### Directive
Which lines in the data below contain the string "dateToBigNumber"? Report each of those lines in full.

============

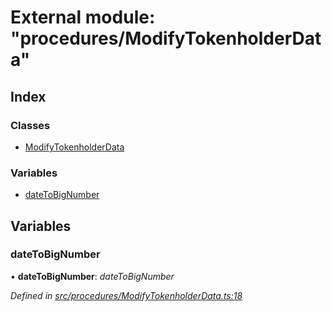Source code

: # External module: "procedures/ModifyTokenholderData"

## Index

### Classes

* [ModifyTokenholderData](../classes/_procedures_modifytokenholderdata_.modifytokenholderdata.md)

### Variables

* [dateToBigNumber](_procedures_modifytokenholderdata_.md#datetobignumber)

## Variables

###  dateToBigNumber

• **dateToBigNumber**: *dateToBigNumber*

*Defined in [src/procedures/ModifyTokenholderData.ts:18](https://github.com/PolymathNetwork/polymath-sdk/blob/e8bbc1e/src/procedures/ModifyTokenholderData.ts#L18)*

============

### Solution for this problem
* [dateToBigNumber](_procedures_modifytokenholderdata_.md#datetobignumber)
###  dateToBigNumber
• **dateToBigNumber**: *dateToBigNumber*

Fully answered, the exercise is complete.